MenaCalcâ„¢ Platform

The MenaCalc™ test is a next generation driver-based assay that measures the aggressiveness of a patient’s tumor and predicts the likelihood the cancer will spread. Information provided by the MenaCalc™ test allows oncologists to personalize treatment strategies and improve outcomes based on the patient’s individual tumor biology. The MenaCalc™ test is intended for use in patients with all molecular subtypes of early stage (stage 1-3) invasive breast cancer including triple negative (TNC) and Her2-positive (HER2+) breast cancer as well as squamous cell carcinoma of the lung, and a number of other epithelial-based tumors.

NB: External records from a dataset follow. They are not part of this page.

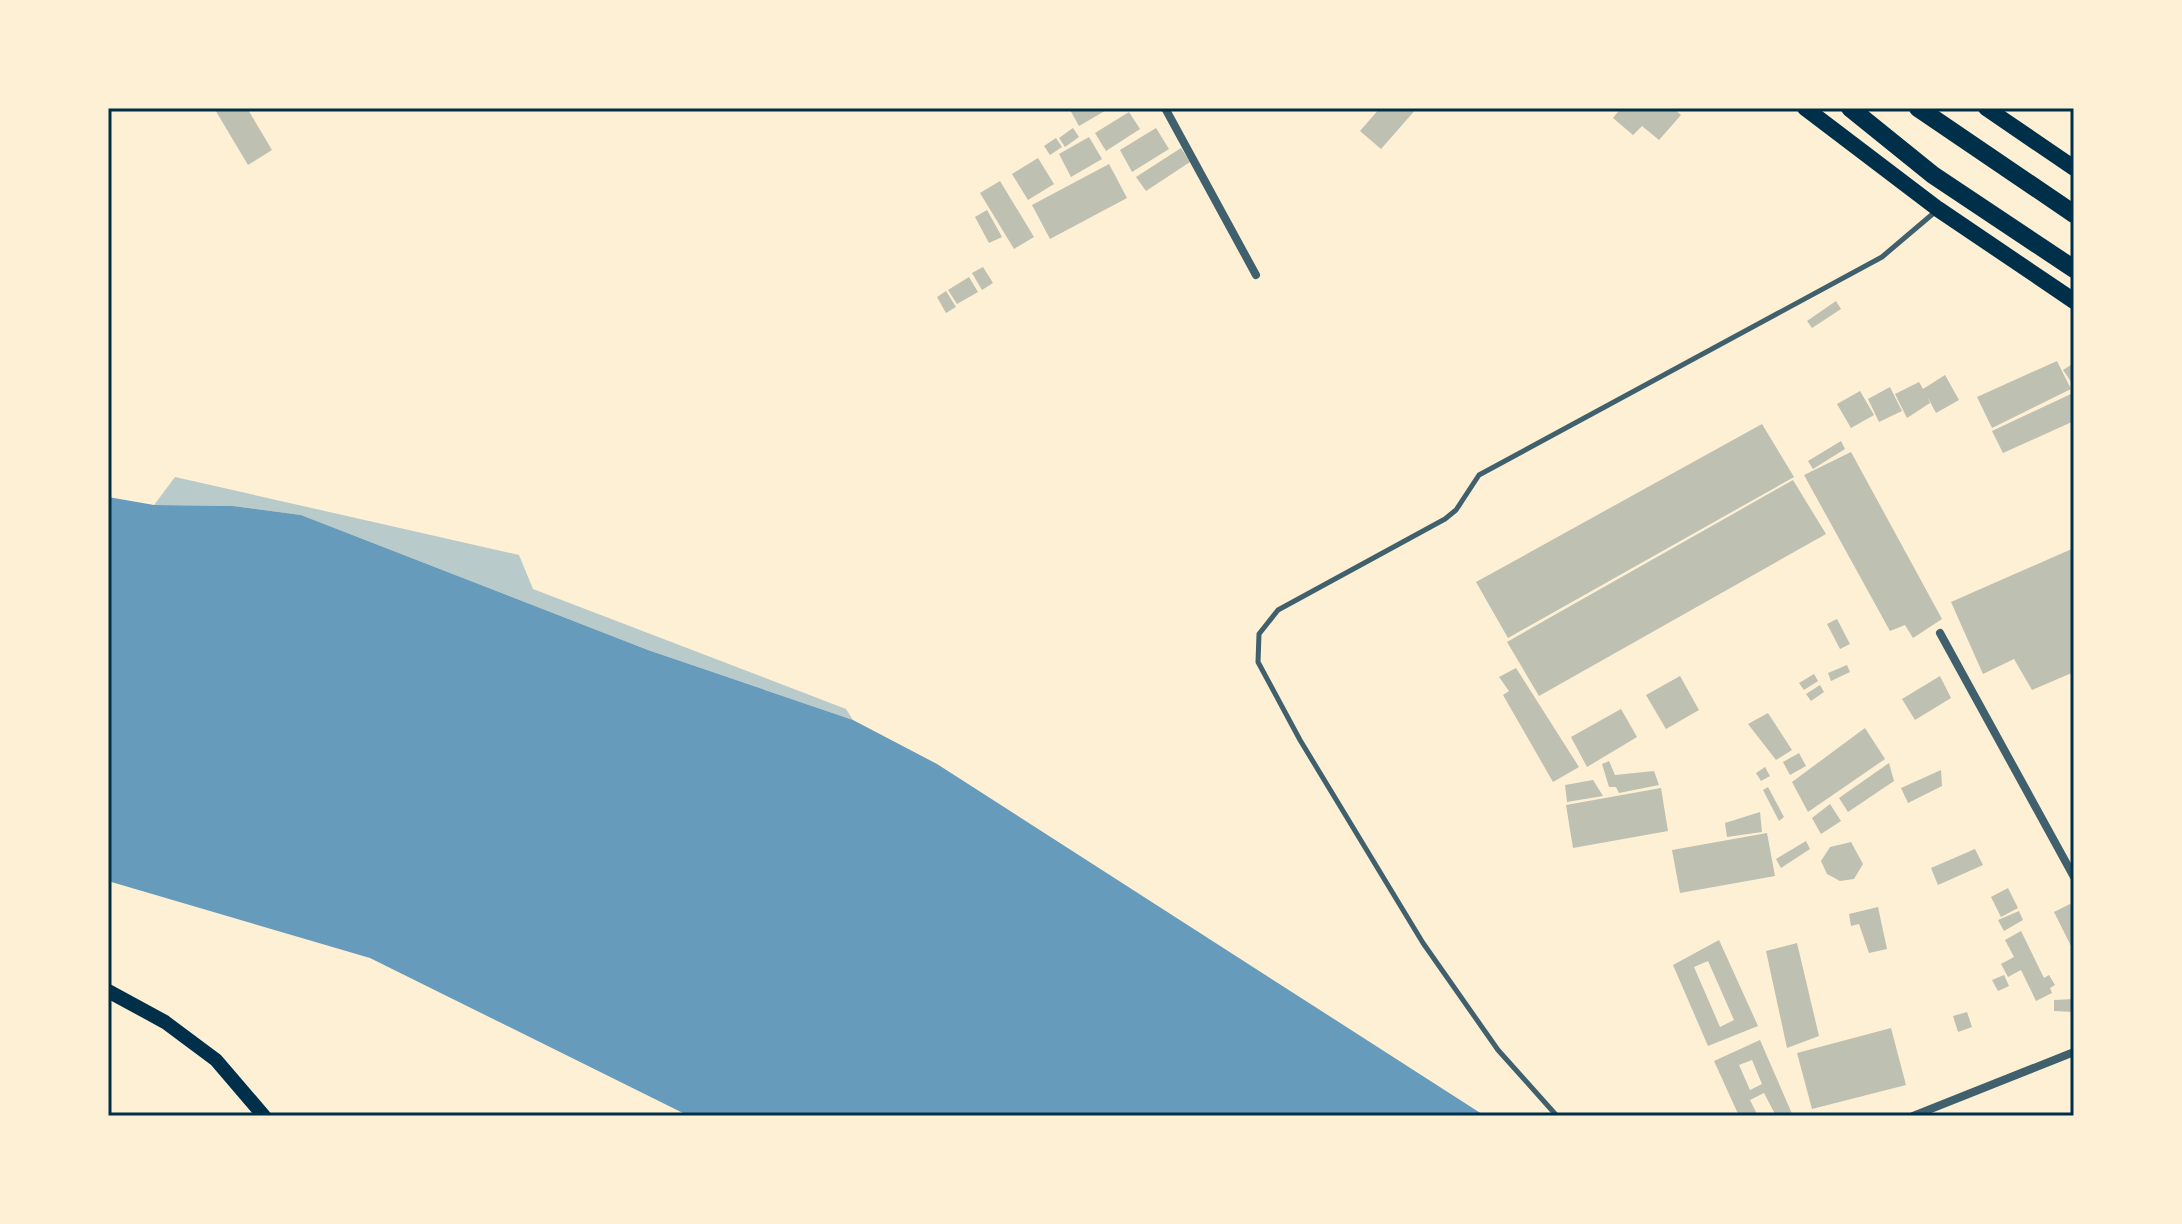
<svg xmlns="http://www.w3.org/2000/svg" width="2182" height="1224" viewBox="0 0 2182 1224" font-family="'Varela Round',sans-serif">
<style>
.green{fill:#b9caca}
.water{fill:#669bbc}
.building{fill:#bec0b2;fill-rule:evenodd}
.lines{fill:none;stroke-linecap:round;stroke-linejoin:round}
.service{stroke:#3f606c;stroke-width:5}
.minor{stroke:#3f606c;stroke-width:8}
.secondary{stroke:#003049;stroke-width:14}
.primary{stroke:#003049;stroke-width:16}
.motorway{stroke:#003049;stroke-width:18}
.neatline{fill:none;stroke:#003049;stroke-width:3}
</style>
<rect width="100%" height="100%" fill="#fdf0d5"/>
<!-- green -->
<polygon class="green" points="175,477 519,555 533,589 846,709 853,720 648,650 301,515 233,506 154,505"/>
<!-- water -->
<polygon class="water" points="108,497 154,505 233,506 301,515 648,650 853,720 937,764 1485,1116 689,1116 370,958 108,881"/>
<!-- building -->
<g class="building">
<polygon points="214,108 247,108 272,150 248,165"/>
<polygon points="1069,108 1110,108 1079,126"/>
<polygon points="1380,108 1417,108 1381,149 1360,131"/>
<polygon points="1621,108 1673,108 1681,115 1659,140 1642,126 1633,135 1613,118"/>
<polygon points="1129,112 1140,129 1106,151 1095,133"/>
<polygon points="1073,128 1079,137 1065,147 1059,138"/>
<polygon points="1156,128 1169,149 1132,172 1120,150"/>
<polygon points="1089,137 1102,159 1071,177 1059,154"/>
<polygon points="1056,138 1062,147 1050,155 1044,146"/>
<polygon points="1181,148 1190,162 1146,191 1136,177"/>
<polygon points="1038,158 1054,184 1028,200 1012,174"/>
<polygon points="1109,164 1127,198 1050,239 1032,205"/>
<polygon points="1000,181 1034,237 1014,249 980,193"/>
<polygon points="987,210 1002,237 989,243 975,217"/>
<polygon points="983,267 993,283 982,290 972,273"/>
<polygon points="969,277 978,292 957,304 948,290"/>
<polygon points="946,291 956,307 946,313 937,297"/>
<polygon points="1836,301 1841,309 1812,328 1807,321"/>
<polygon points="2057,361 2071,389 1992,428 1977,397"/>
<polygon points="2074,363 2074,386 2063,370"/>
<polygon points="1945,375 1959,400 1936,413 1927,396 1930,403 1907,418 1895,394 1919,382 1923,389"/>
<polygon points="1890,387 1902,411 1879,422 1868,399"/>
<polygon points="1860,391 1874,415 1851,428 1837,404"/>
<polygon points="2073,393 2074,421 2003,453 1992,431"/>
<polygon points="1762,424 1794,477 1508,638 1476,582"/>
<polygon points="1841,441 1845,449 1813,469 1808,461"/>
<polygon points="1851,452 1942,619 1913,638 1905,625 1890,631 1804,475"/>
<polygon points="1793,480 1826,534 1539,696 1507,642"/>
<polygon points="2074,548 2074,672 2032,690 2014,659 1983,674 1951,602"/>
<polygon points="1837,619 1850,644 1840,649 1827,624"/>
<polygon points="1847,665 1850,672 1831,681 1828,673"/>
<polygon points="1516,668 1579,767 1553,782 1503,695 1509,691 1499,677"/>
<polygon points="1814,674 1818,681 1804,690 1799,683"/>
<polygon points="1680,676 1699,710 1666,729 1646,695"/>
<polygon points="1940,676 1951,698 1915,720 1902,699"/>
<polygon points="1820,685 1824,692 1811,701 1806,694"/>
<polygon points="1621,709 1637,737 1587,767 1571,737"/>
<polygon points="1768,713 1792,750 1776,760 1748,724"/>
<polygon points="1865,728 1885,759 1808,812 1792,782"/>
<polygon points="1799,753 1806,766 1790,775 1783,762"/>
<polygon points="1609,761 1615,775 1654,771 1659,785 1619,793 1616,787 1609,787 1602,764"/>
<polygon points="1889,763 1894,781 1848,812 1839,798"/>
<polygon points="1765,767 1770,776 1761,781 1756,773"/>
<polygon points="1941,770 1942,786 1908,803 1901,788"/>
<polygon points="1593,780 1603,796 1567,802 1565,785"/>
<polygon points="1768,787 1784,817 1779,821 1763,790"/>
<polygon points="1661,788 1668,831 1573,848 1566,805"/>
<polygon points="1830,804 1841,821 1821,834 1812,818"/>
<polygon points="1760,812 1762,832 1727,837 1725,823"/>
<polygon points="1767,833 1775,876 1680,893 1672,850"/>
<polygon points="1806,841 1810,849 1781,868 1776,859"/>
<polygon points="1851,842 1863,864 1854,879 1840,881 1827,874 1821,861 1830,847"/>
<polygon points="1975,849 1983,865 1938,885 1931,868"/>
<polygon points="2008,888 2018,908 2001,917 1991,897"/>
<polygon points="2070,904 2074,913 2074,952 2054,912"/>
<polygon points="1878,907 1887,949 1869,953 1859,924 1851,926 1849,914"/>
<polygon points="2019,911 2023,920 2004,931 1998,920"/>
<polygon points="2021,931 2044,978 2049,975 2055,985 2050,988 2052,993 2036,1001 2021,970 2008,977 2001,964 2014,957 2005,940"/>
<path d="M1719,940L1758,1026L1708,1046L1673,965ZM1708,961L1734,1020L1720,1027L1694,967Z"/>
<polygon points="1797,943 1819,1036 1787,1048 1766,951"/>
<polygon points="2004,975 2009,986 1998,991 1992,980"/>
<polygon points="2074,999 2074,1012 2054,1011 2054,1000"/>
<polygon points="1967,1012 1972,1027 1958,1032 1953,1016"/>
<polygon points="1891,1028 1906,1085 1812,1109 1797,1053"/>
<path d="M1760,1040L1793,1116H1776L1764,1093L1750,1100L1758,1116H1739L1714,1061ZM1752,1060L1762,1084L1750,1090L1739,1065Z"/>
</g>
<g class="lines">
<!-- service -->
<polyline class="service" points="1557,1116 1498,1050 1423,943 1300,740 1258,662 1259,634 1278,610 1445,519 1456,510 1479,475 1882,257 1935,212"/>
<!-- minor -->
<g class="minor">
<polyline points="1165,108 1256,275"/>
<polyline points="1940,633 2074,877"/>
<polyline points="1913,1116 2074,1052"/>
</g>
<!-- secondary -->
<polyline class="secondary" points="108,991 165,1022 216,1060 264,1116"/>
<!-- primary -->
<g class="primary">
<polyline points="1805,108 1938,209 2074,301"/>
<polyline points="1986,108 2074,168"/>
</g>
<!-- motorway -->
<g class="motorway">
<polyline points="1850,108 1933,175 2074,269"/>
<polyline points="1918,108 2074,214"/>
</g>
</g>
<!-- border -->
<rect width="2182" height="1224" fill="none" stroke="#fdf0d5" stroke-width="220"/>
<rect x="110" y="110" width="1962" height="1004" class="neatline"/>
</svg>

The MenaCalc™ test  is a fully automated quantitative immunofluorescence assay performed on formalin-fixed paraffin-embedded (FFPE) tissue from a biopsy. Using proprietary digital pathology and image analysis methods, the assay quantifies expression levels of the Mena protein and the Mena11a isoform. The Mena protein and its isoforms are key potentiators and modulators of cellular phenotype, migration, invasion, and metastasis. Overexpression of MenaINV and downregulation of Mena11a in tumor cells correlate with metastatic potential. Clinical studies have demonstrated the MenaCalc™ score is associated with increased risk of systemic metastasis and decreased overall survival.

In January 2016, the MenaCalc™ assay was analytically validated under CLIA in our state-of-the-art CLIA-certified commercial laboratory located in Boston, MA.

High-Risk Patients

Patients with aggressive tumors that are more likely to spread are stratified as high-risk.  High-risk patients are often treated with adjuvant chemotherapy to prevent disease recurrence and the development of systemic metastasis.

Data from the MenaCalc™ Breast assay as shown in Figure 1 is representative of a high MenaCalc™ score, which is associated with higher risk for the development of metastasis.

Figure 1: Overexpression of Pan Mena (yellow) is shown
  in this tumor 
section from a patient with early stage invasive breast cancer.

Low-Risk Patients

Patients with less aggressive, indolent tumors that are less likely to spread are stratified as low-risk. Low-risk patients can be spared from the harmful side effects and expense of chemotherapy as the risks of adverse events and the development of future malignancies associated with adjuvant chemotherapy outweigh any marginal benefits.

Data from the MenaCalc™ Breast assay as shown in Figure 2 is representative of a low MenaCalc™ score, which is associated with lower risk for the development of metastasis.

Figure 2: Overexpression of the Mena11a isoform (red) is shown
in this tumor 
section from a patient with early stage invasive breast cancer.

Clinical Summary

Results from a study of 403 patients with axilliary node-negative invasive breast cancer confirming earlier results that MenaCalc™ Breast was a strong predictor of disease-specific survival. Patients who had high MenaCalc™ scores had a 2.2-fold greater risk of death compared to patients with low MenaCalc™ scores when controlled for other traditional clinical factors. Results from this study was published in BMC Cancer by Forse et al. in June 2015.

In April 2015, positive results were presented from a clinical study of 201 patients demonstrating MenaCalc™ Lung as an independent prognostic factor and predictor of metastasis in patients with early stage NSCLC at the American Association for Cancer Research (AACR) Annual Meeting. Results from this study demonstrated that MenaCalc™ Lung scores were significantly higher in patients with Squamous Cell Carcinoma as compared to other subtypes. High MenaCalc™ Lung scores were associated with decrease 5-year disease specific survival in all patients, and were significantly associated with survival in the squamous-only population.

Key Advantages

  • Next generation diagnostic based on the biological mechanisms that drive metastasis;
  • High analytical accuracy, reproducibility and precision;
  • For use in patients with all subtypes of early stage (stage 1-3), invasive breast cancer including estrogen receptor-positive (ER+)/HER-negative disease, triple negative and HER2+ disease;
  • Mena expression is linked to several cancers including prostate, squamous cell carcinoma of the lung and colorectal cancer;
  • Utilizes FFPE tissue samples and readily fits into the current diagnostic paradigm;
  • Rapid analysis and reporting, turnaround within 14 business days;
  • Consistent reproducibly, results generated from our state-of-the-art CLIA-certified laboratory;
  • Billable to the well-established reimbursement code 88361, no undefined or stacked code.